> Extracted entries
**********

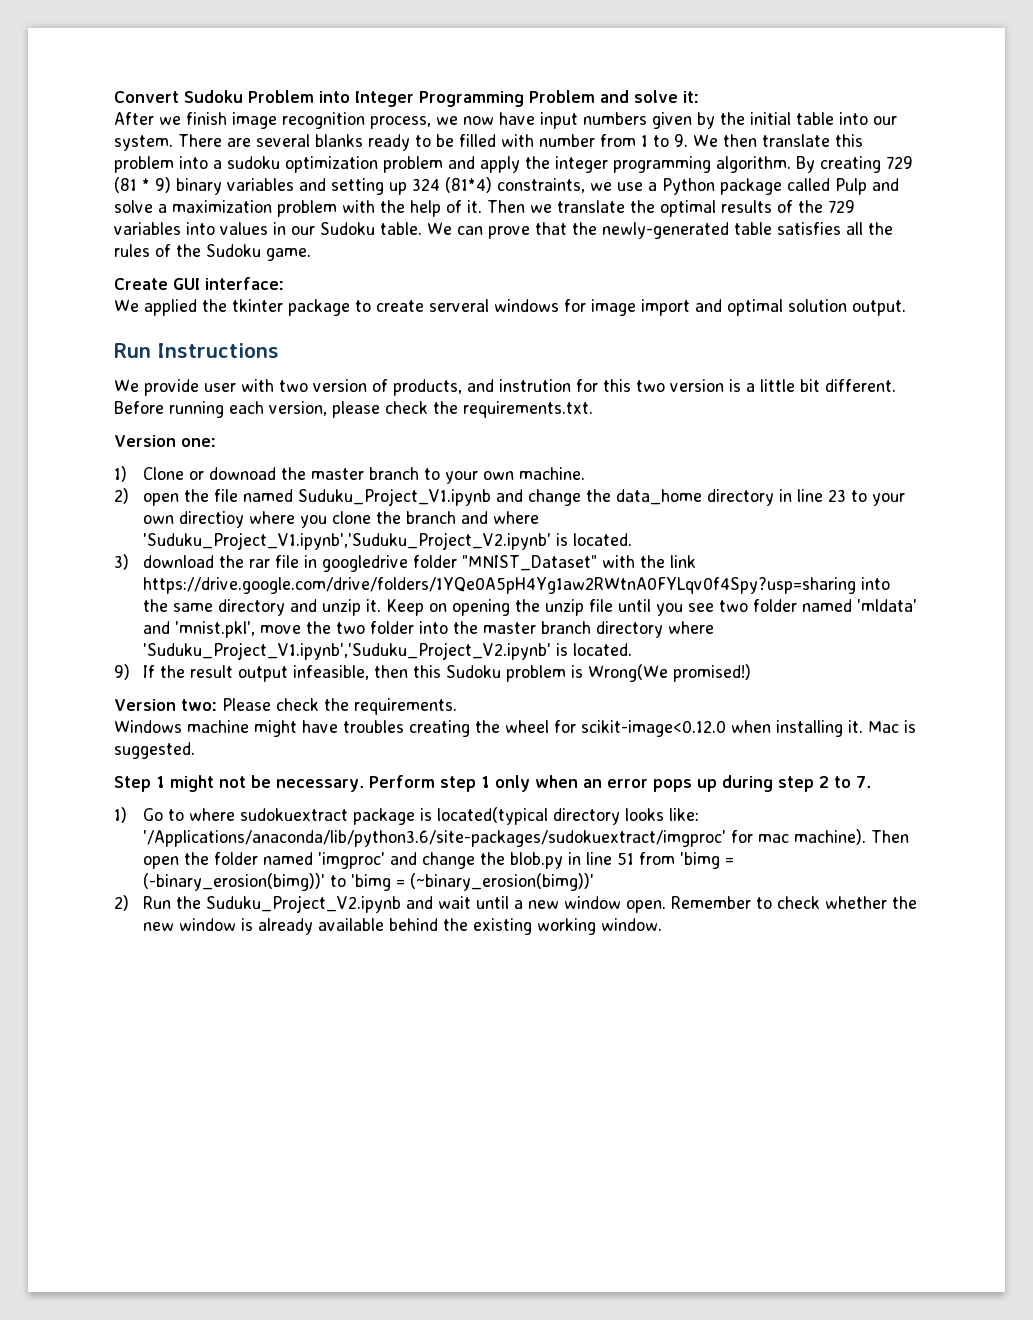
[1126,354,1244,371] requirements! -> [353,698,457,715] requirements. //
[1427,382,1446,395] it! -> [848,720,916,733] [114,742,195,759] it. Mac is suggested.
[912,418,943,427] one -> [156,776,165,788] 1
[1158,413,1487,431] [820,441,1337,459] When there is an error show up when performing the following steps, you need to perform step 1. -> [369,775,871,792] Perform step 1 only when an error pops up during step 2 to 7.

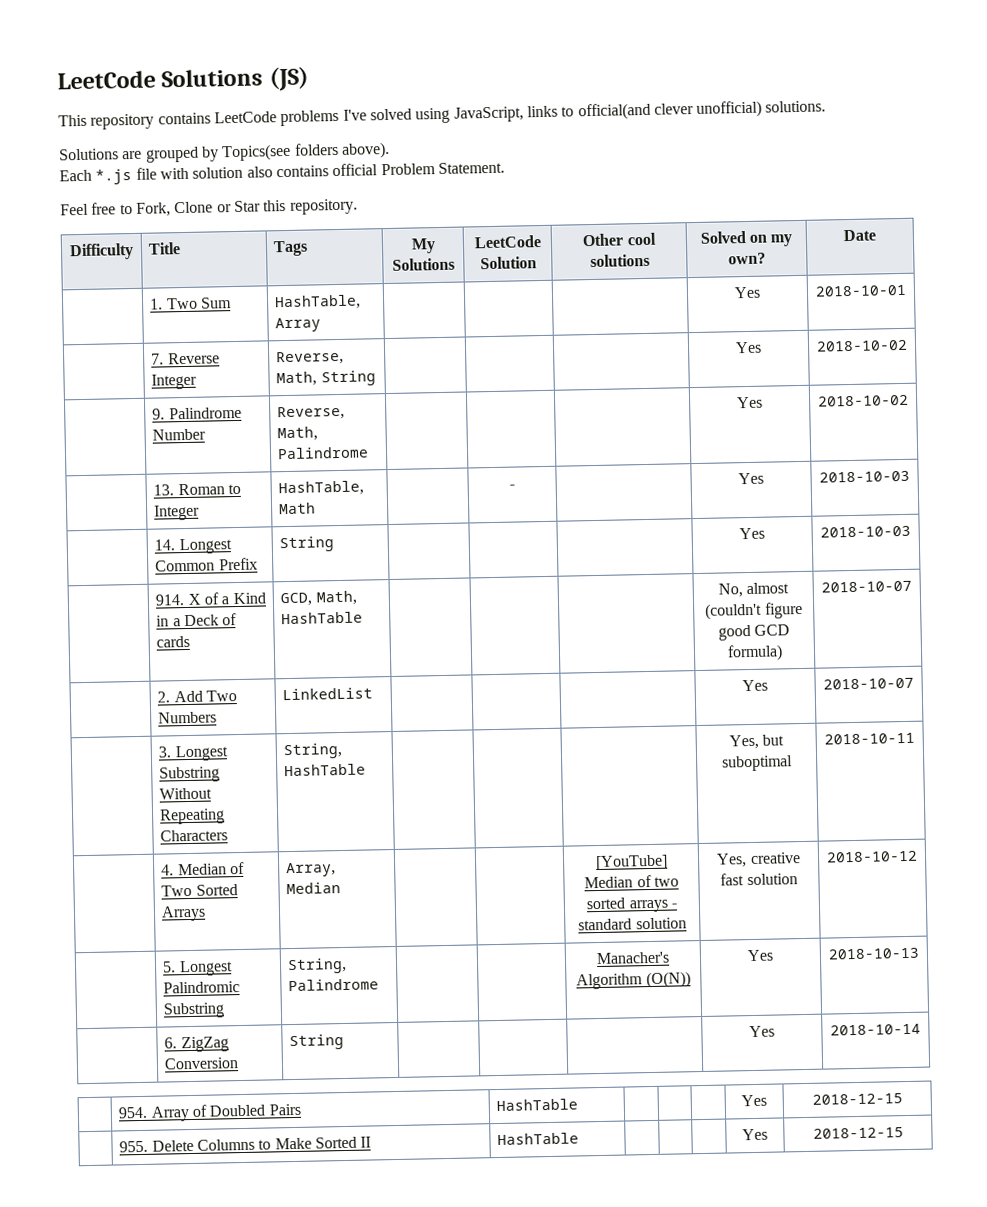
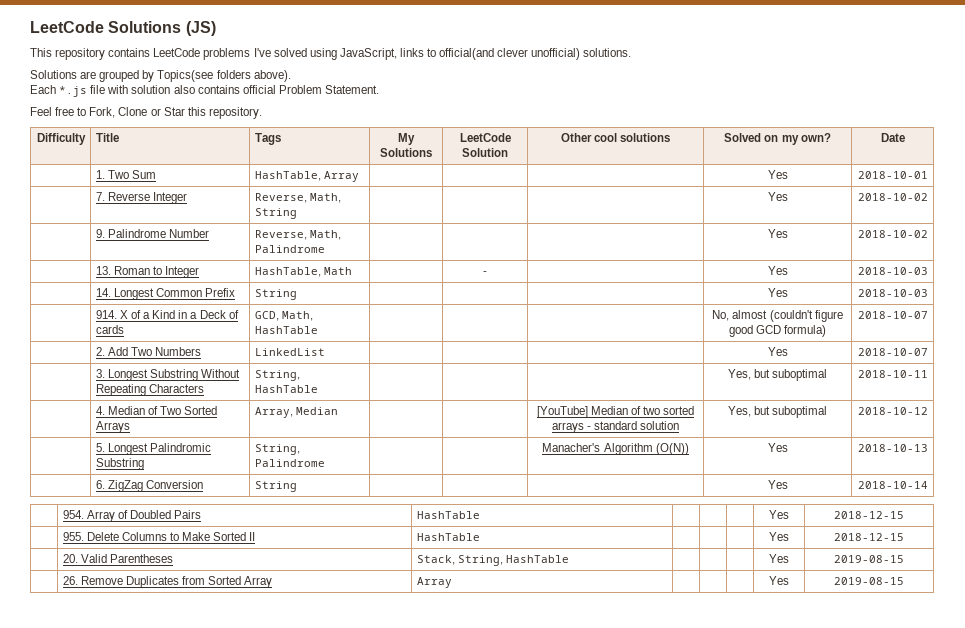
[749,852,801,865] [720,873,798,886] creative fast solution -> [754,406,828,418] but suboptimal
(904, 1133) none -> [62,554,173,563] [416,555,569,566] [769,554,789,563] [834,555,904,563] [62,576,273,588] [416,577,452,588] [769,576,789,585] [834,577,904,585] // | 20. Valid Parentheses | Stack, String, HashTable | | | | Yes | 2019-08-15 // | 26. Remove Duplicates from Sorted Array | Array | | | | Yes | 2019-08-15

**********

> Exercise
Copy out the preceding entries without a single change, leaving out the pictures.

> Output below
[1126,354,1244,371] requirements! -> [353,698,457,715] requirements. //
[1427,382,1446,395] it! -> [848,720,916,733] [114,742,195,759] it. Mac is suggested.
[912,418,943,427] one -> [156,776,165,788] 1
[1158,413,1487,431] [820,441,1337,459] When there is an error show up when performing the following steps, you need to perform step 1. -> [369,775,871,792] Perform step 1 only when an error pops up during step 2 to 7.

[749,852,801,865] [720,873,798,886] creative fast solution -> [754,406,828,418] but suboptimal
(904, 1133) none -> [62,554,173,563] [416,555,569,566] [769,554,789,563] [834,555,904,563] [62,576,273,588] [416,577,452,588] [769,576,789,585] [834,577,904,585] // | 20. Valid Parentheses | Stack, String, HashTable | | | | Yes | 2019-08-15 // | 26. Remove Duplicates from Sorted Array | Array | | | | Yes | 2019-08-15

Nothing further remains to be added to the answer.